(Records Opens)
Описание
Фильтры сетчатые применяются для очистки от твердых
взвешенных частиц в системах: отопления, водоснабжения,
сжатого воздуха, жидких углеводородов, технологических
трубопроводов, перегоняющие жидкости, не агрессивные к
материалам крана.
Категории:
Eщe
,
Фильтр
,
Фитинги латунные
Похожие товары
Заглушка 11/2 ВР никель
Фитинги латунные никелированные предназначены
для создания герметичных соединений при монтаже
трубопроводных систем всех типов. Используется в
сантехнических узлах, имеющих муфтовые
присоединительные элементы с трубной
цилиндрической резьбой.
(Records Closes)
== What you should do ==
Reproduce the material above word for word, line by line.

== Task response ==
Описание
Фильтры сетчатые применяются для очистки от твердых
взвешенных частиц в системах: отопления, водоснабжения,
сжатого воздуха, жидких углеводородов, технологических
трубопроводов, перегоняющие жидкости, не агрессивные к
материалам крана.
Категории:
Eщe
,
Фильтр
,
Фитинги латунные
Похожие товары
Заглушка 11/2 ВР никель
Фитинги латунные никелированные предназначены
для создания герметичных соединений при монтаже
трубопроводных систем всех типов. Используется в
сантехнических узлах, имеющих муфтовые
присоединительные элементы с трубной
цилиндрической резьбой.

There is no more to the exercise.